The “Re-Invention” tour is less a concert than a greatest-hits revision of an icon who has survived by rewriting the rules as she goes. True to the contradictory nature of a materialist in pursuit of spiritual enlightenment, a libertine turned children’s book author, her new show juxtaposes religious scripts with eroticized warfare, an electric chair with an acoustic guitar. Celebrated and reviled for appropriating and reinterpreting the cultures of others, she is now rewriting her own iconography.
For many fans attending her San Jose shows, Madonna’s legacy of cultural poaching is precisely the draw. San Francisco fan Mick Hughes, 40, explains, “She was hitting it big the same time I was coming out, and she spoke to gay men. She embraced us. I remember when she did a show at the Nassau Coliseum on Long Island, kind of a memorial for Keith Haring, where all the proceeds went to AIDS charities. Besides the fact that the music’s got a good beat, she just connects with gay men.”
“I feel it might be the last gasp before it all becomes embarrassing,” adds Hughes’ partner, Graham Dobson, who discovered Madonna when he saw her perform “Lucky Star” on “Top of the Pops” in 1984. “This might be the last real Madonna concert — or at least the one I want to remember her by.”
But Madonna’s decision to recontextualize her history and musical catalog is more progressive than nostalgic, argues Freya Jarman-Ivens, co-editor of the forthcoming essay collection “Madonna’s Drowned Worlds: New Approaches to Her Cultural Transformations (1983-2003)“.
“I would suggest we consider the reinvention as another strategic move forward, rather than as a change in direction towards the retrospective,” she says. “She seems to have moved on from culture as her object of transformation, and on to herself instead.”
Having been dubbed a reinvention artist by critics throughout her career, Madonna is now taking charge of the label. “Appropriation of this term now is, for me, a typically sarcastic move and a clever way to use the ‘abusive term’ in her favor, to deflate it, as the black and queer movements have been doing for years,” says Jarman-Ivens co-editor, Santiago Fouz-Hernández.

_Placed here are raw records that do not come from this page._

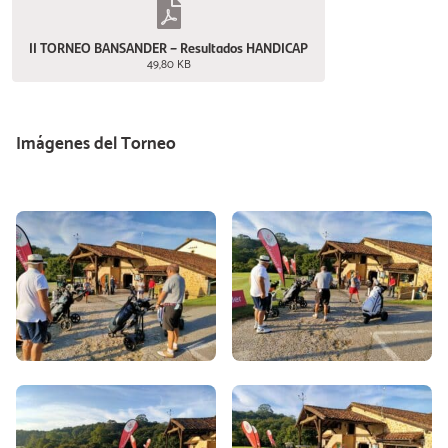
II TORNEO BANSANDER – Resultados HANDICAP
49,80 KB
Imágenes del Torneo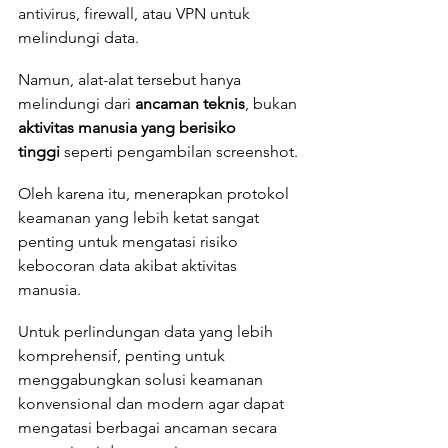
antivirus, firewall, atau VPN untuk 
melindungi data.
Namun, alat-alat tersebut hanya 
melindungi dari 
ancaman teknis
, bukan 
aktivitas manusia yang berisiko 
tinggi
 seperti pengambilan screenshot. 
Oleh karena itu, menerapkan protokol 
keamanan yang lebih ketat sangat 
penting untuk mengatasi risiko 
kebocoran data akibat aktivitas 
manusia.
Untuk perlindungan data yang lebih 
komprehensif, penting untuk 
menggabungkan solusi keamanan 
konvensional dan modern agar dapat 
mengatasi berbagai ancaman secara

Guilbert agrees. “I believe she embarked 20 years ago on a postmodern cultural cruise, constantly rewriting — with utmost care but always tongue in cheek — past trends and past versions of herself,” he says. “In this tour, Madonna is once more signaling her total control over her own iconic status, possibly making a pause before finding other cultural artifacts to recycle in her usual clever way. Madonna is the Quentin Tarantino of pop music, and I suspect they both have a lot more to say“.
Clever marketing stratagem or reflexive pop art?
The “Re-Invention” tour is both. At once inventive and reinventive, Madonna uses this latest road show to put her many personae on the couch while she plays analyst, interpreting the dreams and fantasies that loaded each with its unique cultural charge. This can be called commercial narcissism, but it still betrays a depth of self- awareness that Britney and company have yet to discover. Madonna as Madonna theorist: It could be her most innovative identity yet.